Zina Kocher (born December 5, 1982, in Red Deer, Alberta) is a Canadian cross-country skier and former biathlete. She competed for Team Canada in biathlon at the 2006, 2010, 2014 Winter Olympics and in 12 editions of the Biathlon World Championships.

==Career==
Kocher started out competing as a cross-country skier, and was introduced to the sport of biathlon at the 1998 Alberta Winter Games. After graduating from high school in 2000, she moved to Canmore to train full-time. She subsequently was selected to compete for Canada at the 2001 Junior World Championships, before embarking on her first full-time Biathlon World Cup campaign in the 2003-04 season, during which she took five top 30 finishes.

In the opening race of the 2006-07 season, a 15 km individual competition in Östersund, Sweden, Kocher finished third, becoming the first Canadian biathlete to make the podium in a top-level international event since Myriam Bédard ten years earlier. After a two-year period where she struggled with illness, Kocher took a fourth place in a pursuit at the third meeting of the 2009–10 season in Pokljuka, Slovenia, shooting 20 out of 20 targets in an event for the first time, having already taken a tenth place in the sprint at the same meeting. At the 2014 Winter Olympics in Sochi, Russia, she was part of the Canadian team that finished eighth in the women's relay, the best ever Canadian finish in that event.

Kocher retired from biathlon competition in March 2016, and by January 2017 she had enrolled as a student of massage therapy at Mount Royal University. She subsequently competed in the 2017 national cross-country ski championships in Canmore: having trained on a part-time basis, she won the 5 km competition and finished second in the 30 km event, in a field containing members of the Canadian national cross-country ski team. She subsequently decided to switch to part-time studies and return to competition as a cross-country skier with the aim of being selected for the 2018 Winter Olympics, partly in memory of Richard Boruta, her former biathlon coach, who had been killed in a climbing accident in August 2017. Kocher won the 51 km freestyle race at the Gatineau Loppet in February 2018.

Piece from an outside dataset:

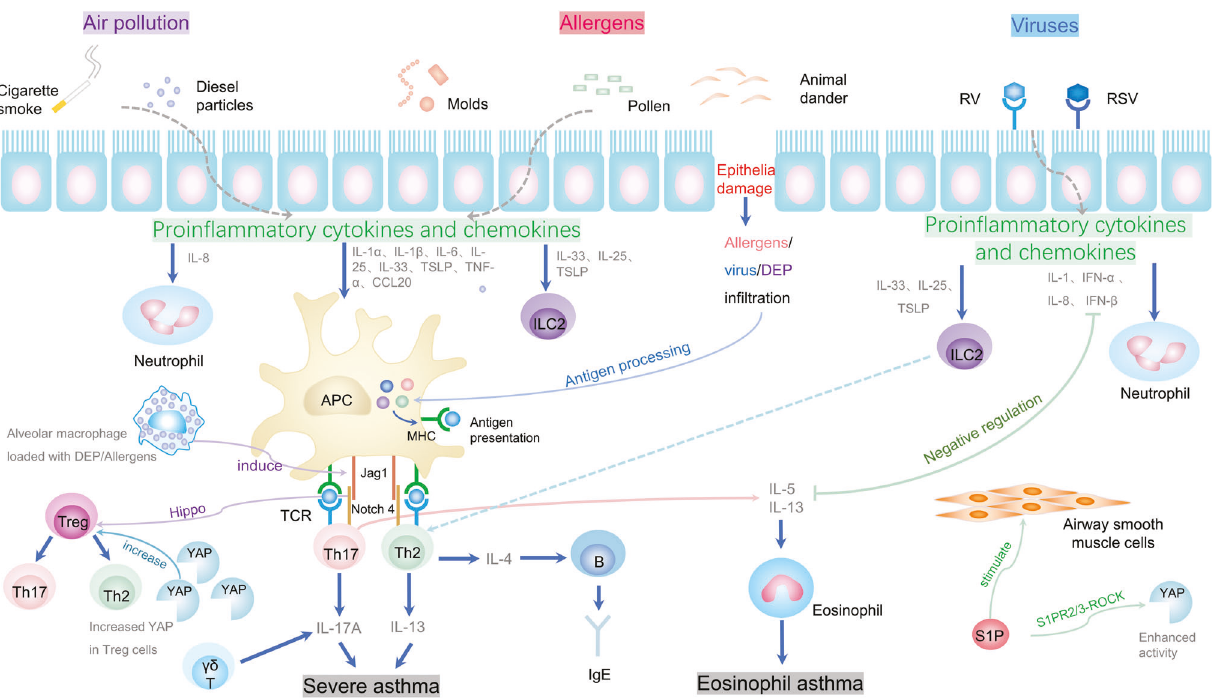
Fig. 6 The role of hippo signaling pathway in asthma. Exposure to air pollutants (cigarette smoke, diesel particles, etc.) and allergens (mold, pollen, animal dander, etc.) stimulates epithelial cells leading to the release of pro-in fl ammatory cytokines (IL-1, IL-6, TNF, etc.) and chemokines (IL-8, CCL20, etc.). Pro-in fl ammatory cytokines and chemokines act on congenital lymphocytes (ILC2s), neutrophils, and APC. Jag1 on APC binds to Notch receptors on T cells to activate Notch. Notch converts Treg cells into Th2 cells and Th17 cells through hippo pathway- dependent mechanisms, thus damaging the stability and function of Treg cells. Th17 cells and Th2 cells release active mediators, leading to airway smooth muscle contraction, increased viscosity secretion, and in fl ammatory cell in fi ltration, which trigger severe asthma. Meanwhile, Th2 cells produce interleukin (IL-4, etc.) to activate B cells to synthesize speci fi c IgE, which binds to IgE receptors on mast cells and eosinophils. If the allergen re-enters the body, it can cross-link with IgE binding to the cell surface, causing the cell to synthesize and release multiple active mediators, producing clinical symptoms of asthma. Interactions of respiratory viruses (RV and RSV) with speci fi c receptors in epithelial cells lead to the release of pro-in fl ammatory cytokines and chemokines and act on ILC2s and neutrophils, which promote differentiation of Treg cells into IL-13-producing Th2 cells in the absence of allergens. Notch and its downstream effector YAP were signi fi cantly increased in Treg cells of patients with severe asthma. Note: RV rotavirus, RSV respiratory syncytial virus, DEP diesel particles, CCL20 CC chemokine ligand 20, TNF tumor necrosis factor, IL interleukin, TSLP thymic stromal lymphopoietin, ILC2s group 2 innate lymphoid cells, APC antigen-presenting cell, Jag1 jagged1, S1P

== Bold Beautiful Biathlon ==
She was part of a group of five athletes (along with Canadian biathletes Megan Tandy, Sandra Keith, Rosanna Crawford, and Megan Imrie), who posed for the Bold Beautiful Biathlon calendar. Although Zina Kocher was one of the few fully funded athletes in the national biathlon program, she took the initiative to find opportunities for extra funding. Kocher felt the calendar would build a new image for young Canadian girls to look up to; the image of a healthy, athletic body. The nude photos were taken by Rachel Boekel and Adrian Marcoux in Canmore, Alberta. The concept was that each athlete will be featured on two pages of the calendar, and there will be four group photos. The calendar was called Bold Beautiful Biathlon, and sold for $25. The biathletes were inspired by a calendar that was done featuring Olympic cross-country skiers, Sara Renner and Beckie Scott in 2001. Renner and Scott, along with three other teammates, tastefully took their clothes off for a calendar to raise funds.

== Personal life ==
Kocher married Alex Lawson in the summer of 2017. She is a trained doula.